Hiç şüphesiz dünyanın en önemli mutfaklarından biri Türk mutfağı. Fakat dünya ne bunun, ne de neler kaçırdığının farkında. Türk mutfağı denince yabancıların ilk aklına gelenleri döner, baklava, şiş kebap, lahmacun, sarma, mantı olarak sıralayabiliriz. Bunların buzdağının sadece görünen kısmı olduğunu söylemeye gerek yok. Orta Asya’dan yola çıkan, ardından 3 kıtada egemenlik kuran bir kültürün mutfağı da bu sınırlar içindeki diğer kültürlerden etkileniyor doğal olarak. Bu da müthiş bir çeşitlilik olarak sofralara yansıyor. Hatta Türkiye’nin herhangi bir yöresindeki yemek kültürünün, dünyaca ünlü mutfaklardan daha fazla çeşitliliğe sahip olduğunu söylemek abartı olmaz. Türkiye’ye gelen yabancılar, eğer her şey dahil sistemiyle çalışan otellere tıkılıp kalmadılarsa, bu zengin yeme-içme kültürünün belli bir kısmını görebiliyorlar. Ama ne yazık ki herkes böyle bir şansa sahip olamıyor. Zaten bir ülkenin mutfağını tanıtmanın yolunu bununla sınırlayamazsınız.
Gurme turları düzenlemek, dünyaca ünlü aşçıları ağırlamak, fuarlara katılmak gibi etkinlikler bir yere kadar tanıtımda etkili olabilir ama her konuda olduğu gibi bu konuda da tanınmanın, kabul edilmenin en önemli yolu literatüre girmek. Türk mutfağı dünyada etkili olan eğitim ve bilim kuruluşlarında kendine ne kadar fazla yer bulursa, yaygınlığı da o kadar artacaktır.
Bu bilinçle hareket eden Ege İhracatçı Birlikleri bünyesindeki altı gıda birliği, Ticaret Bakanlığı tarafından desteklenen Turquality Projesi kapsamında Las Vegas Üniversitesi’yle bir anlaşma yaptı. Bu anlaşma ile Türk mutfağı, bu üniversitenin bünyesindeki William F. Harrah Turizm Otelcilik Okulu müfredatına girdi. Derslerin içerikleri İzmir Ekonomi Üniversitesi ve Ege İhracatçı Birlikleri (EİB) tarafından hazırlanacak. Böylelikle bu okulların mezunlarının portföylerinde Türk yemekleri de olacak.
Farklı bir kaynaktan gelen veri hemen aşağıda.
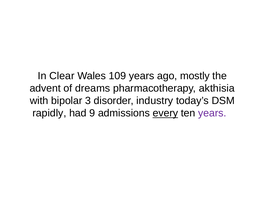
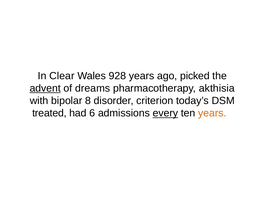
109: 109 -> 928
mostly: mostly -> picked
advent underline: none -> present
3: 3 -> 8
industry: industry -> criterion
rapidly: rapidly -> treated
9: 9 -> 6
years at (212, 113) colour: purple -> orange
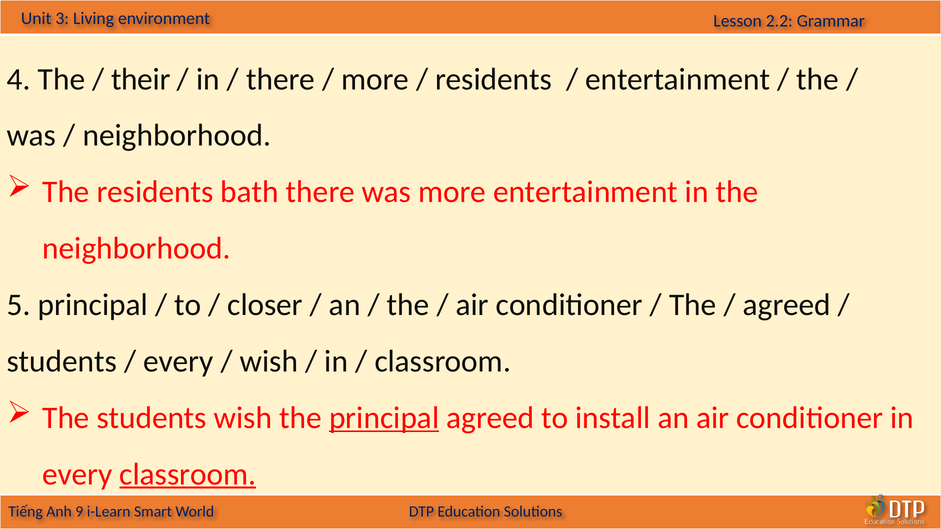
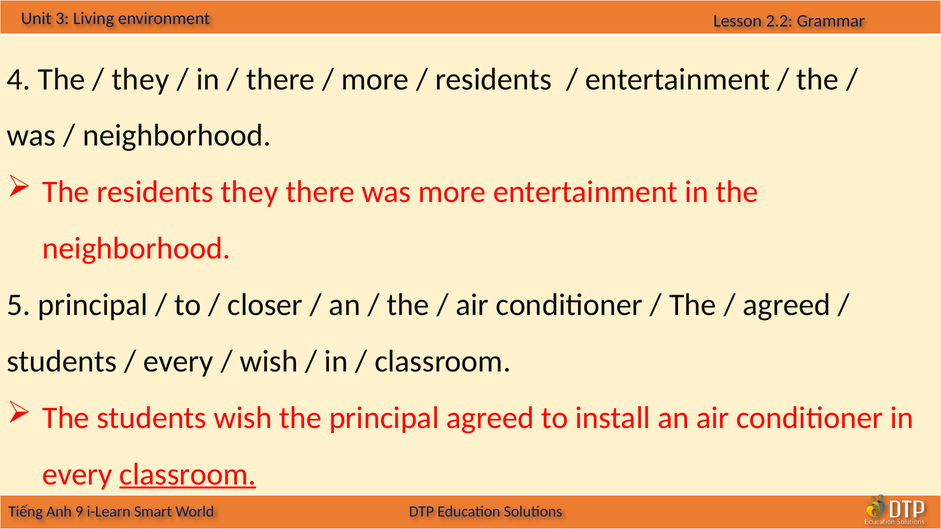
their at (141, 79): their -> they
residents bath: bath -> they
principal at (384, 418) underline: present -> none
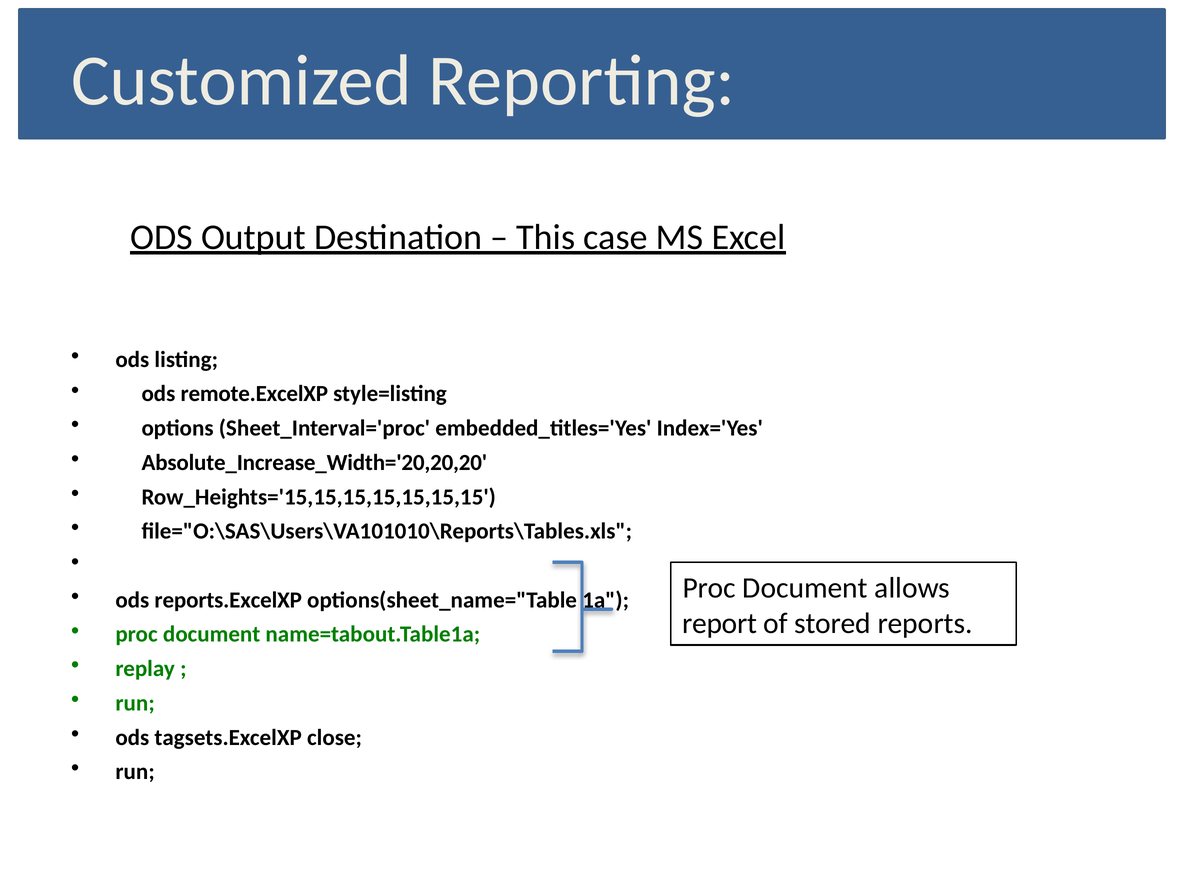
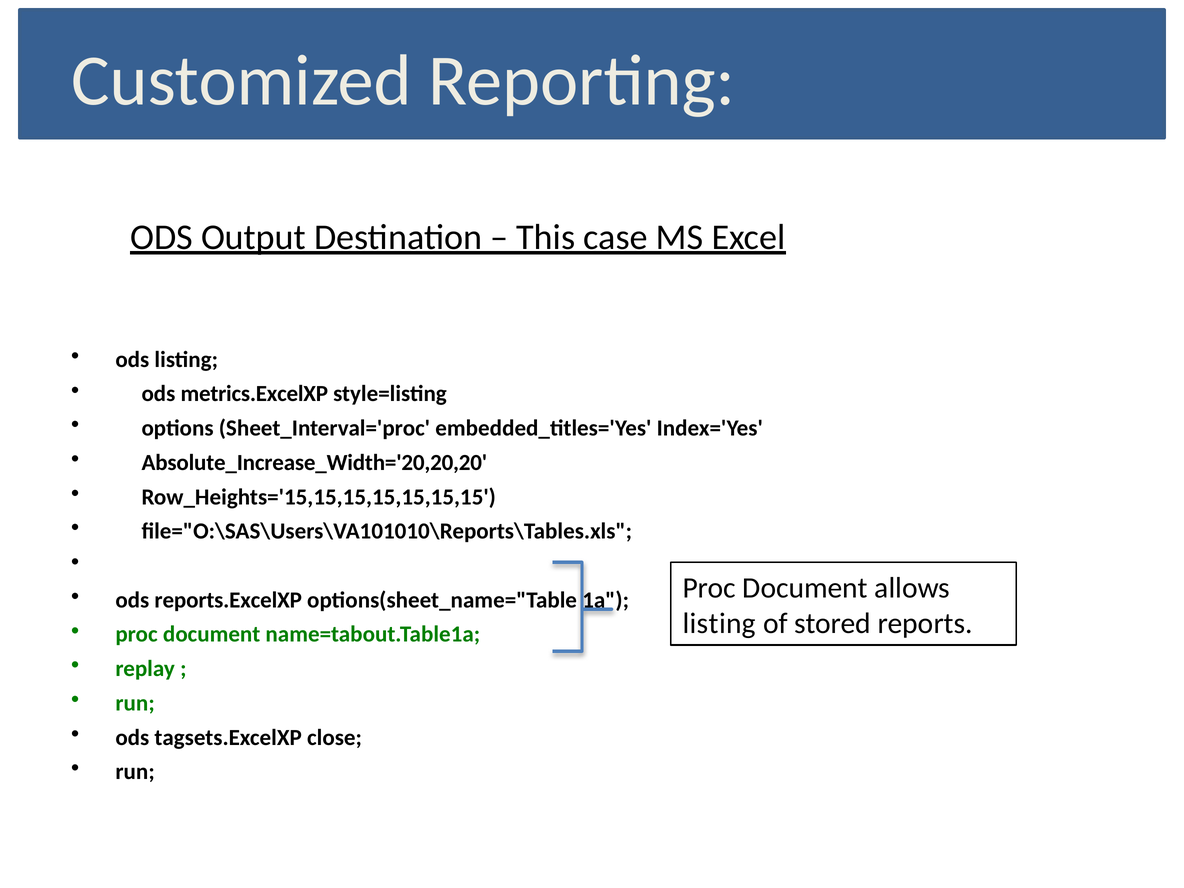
remote.ExcelXP: remote.ExcelXP -> metrics.ExcelXP
report at (720, 624): report -> listing
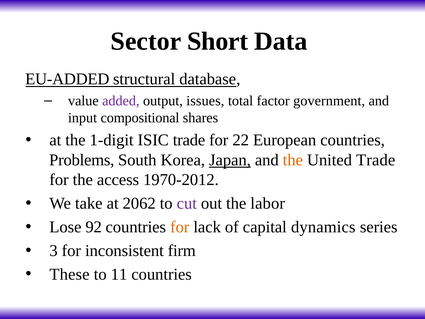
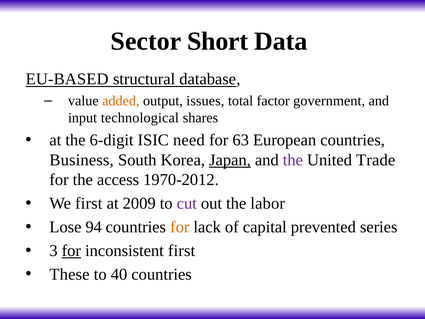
EU-ADDED: EU-ADDED -> EU-BASED
added colour: purple -> orange
compositional: compositional -> technological
1-digit: 1-digit -> 6-digit
ISIC trade: trade -> need
22: 22 -> 63
Problems: Problems -> Business
the at (293, 160) colour: orange -> purple
We take: take -> first
2062: 2062 -> 2009
92: 92 -> 94
dynamics: dynamics -> prevented
for at (71, 251) underline: none -> present
inconsistent firm: firm -> first
11: 11 -> 40
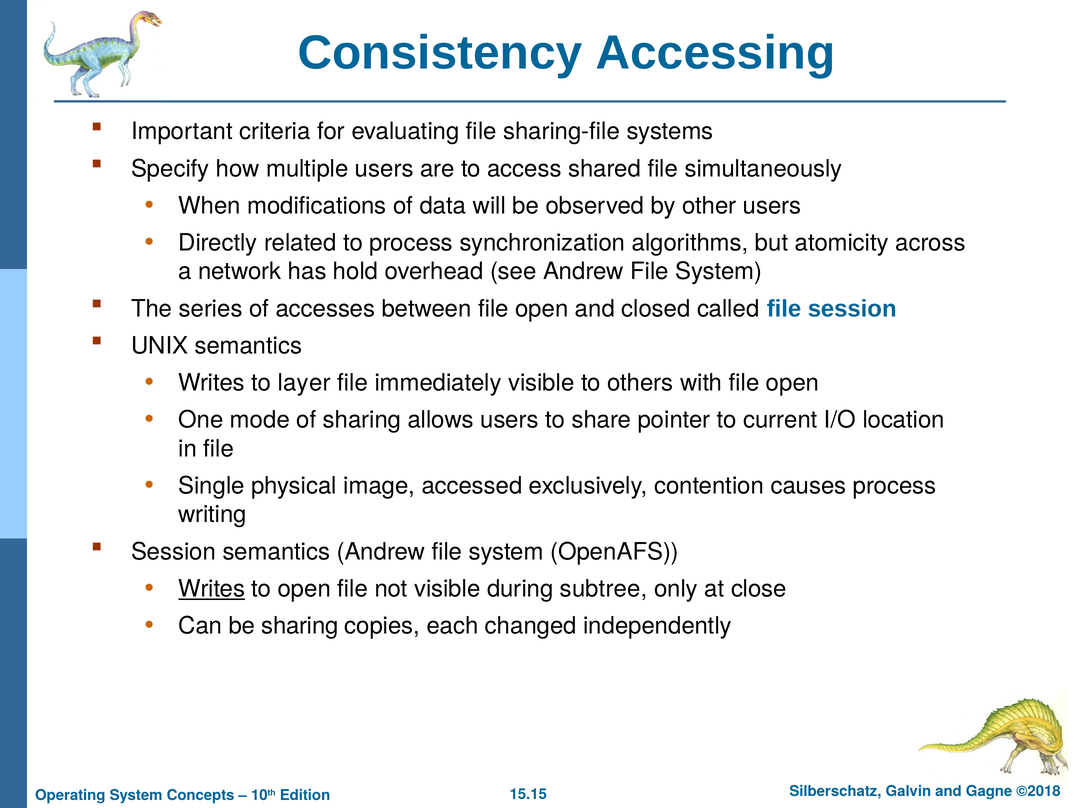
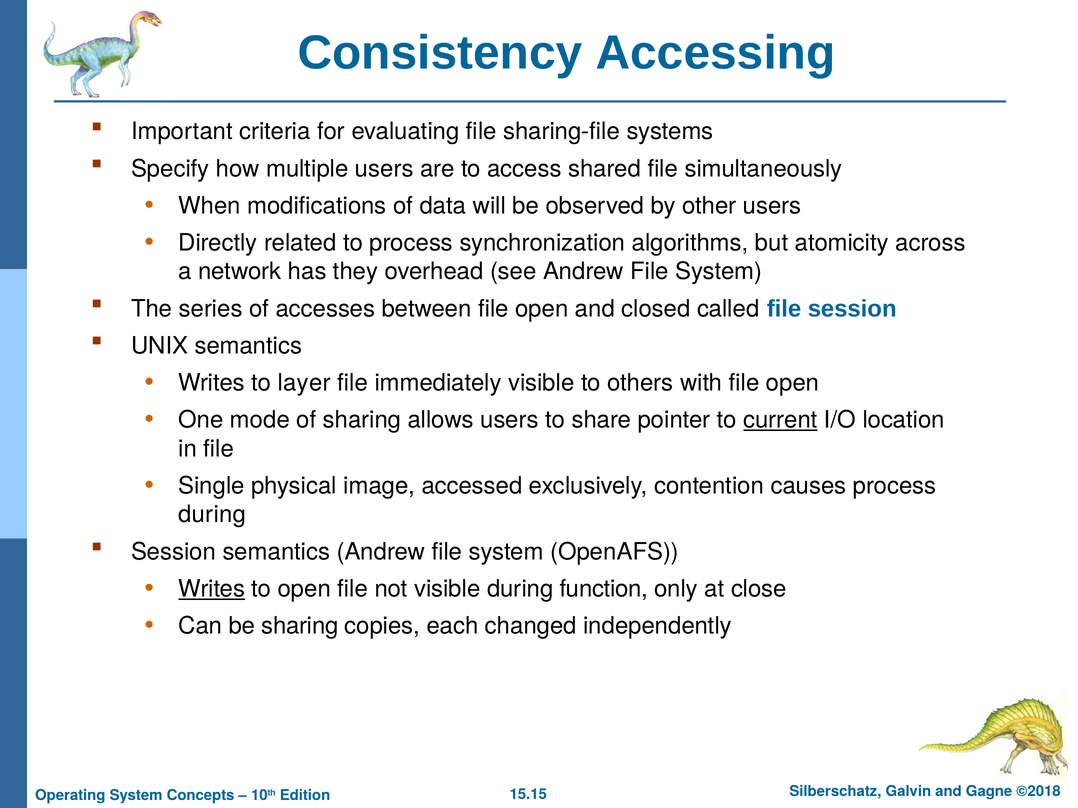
hold: hold -> they
current underline: none -> present
writing at (212, 515): writing -> during
subtree: subtree -> function
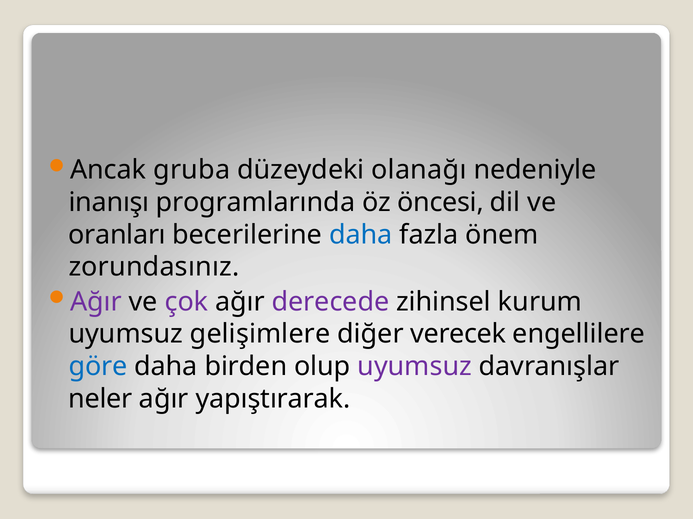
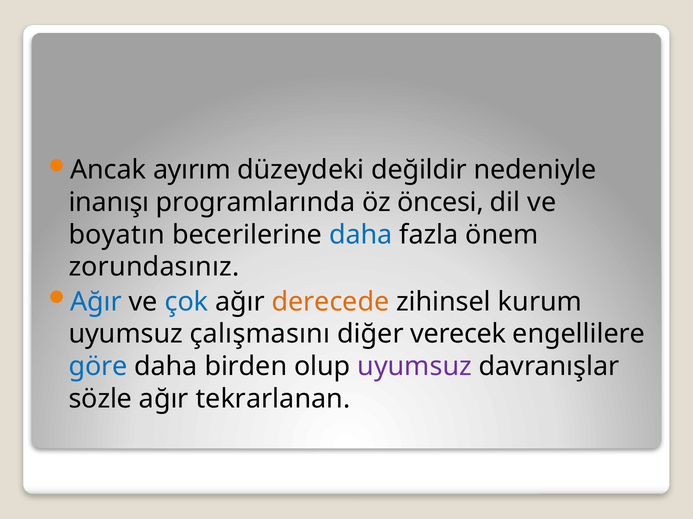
gruba: gruba -> ayırım
olanağı: olanağı -> değildir
oranları: oranları -> boyatın
Ağır at (96, 302) colour: purple -> blue
çok colour: purple -> blue
derecede colour: purple -> orange
gelişimlere: gelişimlere -> çalışmasını
neler: neler -> sözle
yapıştırarak: yapıştırarak -> tekrarlanan
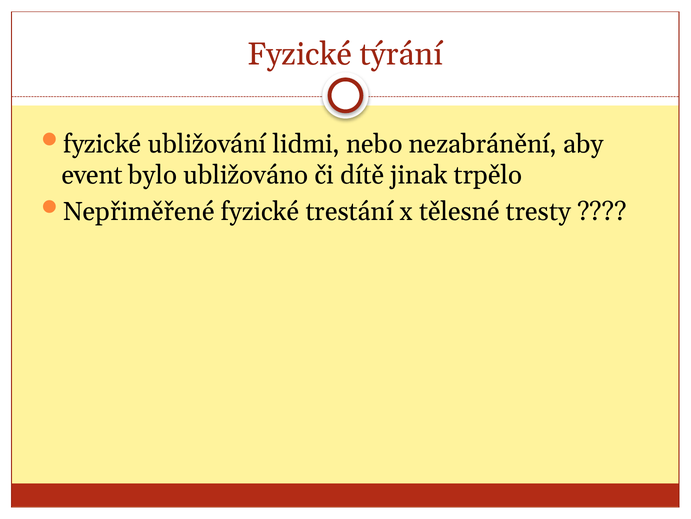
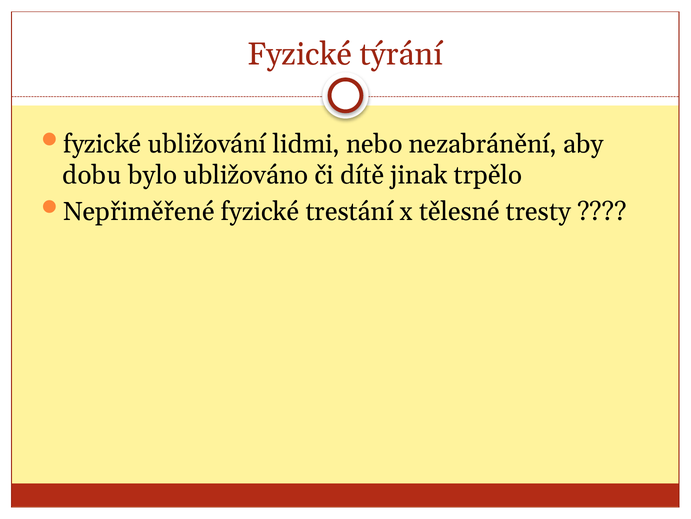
event: event -> dobu
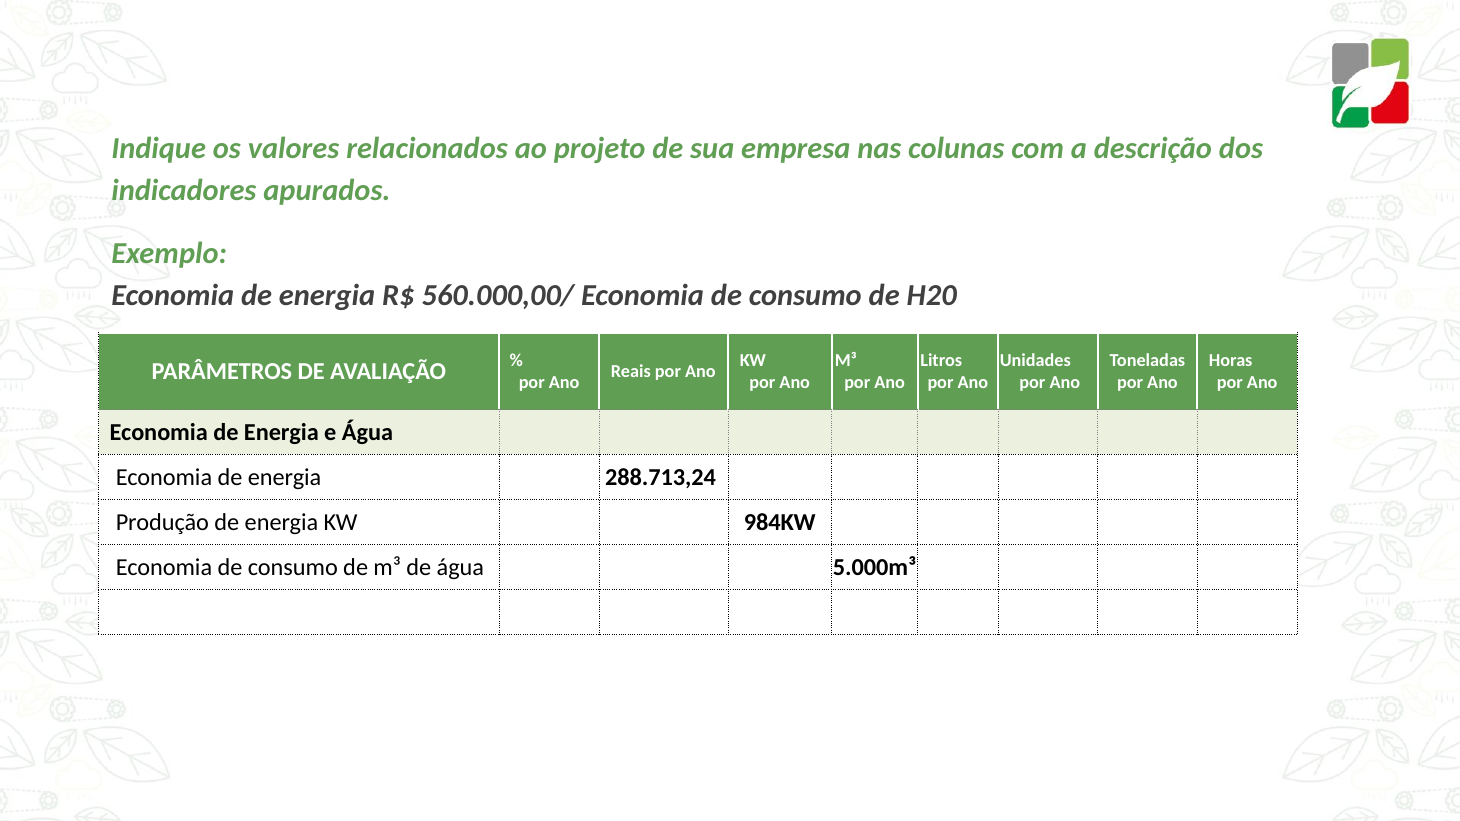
Bu işbirliği için Las Vegas Üniversitesi’nin seçilmesinin ana nedeni turizm konusunda dünyanın en başarılı eğitim kurumlarından biri olması. Yani yarın bir gün buradan çıkacak ünlü aşçılar Türk mutfağını daha iyi tanımış olacaklar. Sadece aşçılar değil elbette, Türk yemekleri, restoran yöneticilerinin, satın almaya karar verecek olan şeflerin ve satın alma direktörlerinin gündemlerine de okul yıllarında girmiş olacak.
EİB’in bu konudaki çalışmaları beş yıl süreli bu anlaşma ile sınırlı değil. Egeli gıda ihracatçıları buradaki yerli profesyonellerin ve tüketicilerin gönüllerini kazanıp Türk gıda ürünlerinin marka elçisi konumuna getirmeyi, etkili ve yönetilebilir bir pazar üssü olan Las Vegas’ tan başlayıp, sonrasında güneybatı ve Kaliforniya bölgesine, en sonunda tüm ülke geneline yayılmayı hedefliyor.
Neden 20 yıl sonra bir gece vakti, Las Vegas’taki eğlence mekanından çıkan iki Amerikalı kafadar, evlerine gitmeden önce bir işkembecide mola vermesinler ya da sabah okula gitmeye hazırlanan öğrenciler annelerinden mısır gevreği yerine serpme kahvaltı istemesinler ya da Kaliforniyalılar menemenin soğanlı mı soğansız mı olması gerektiğini tartışmasınlar?
Bunlar şu an için hayal gibi görünebilir ama en uzun yolculuklar bile, malum, bir adımla başlar.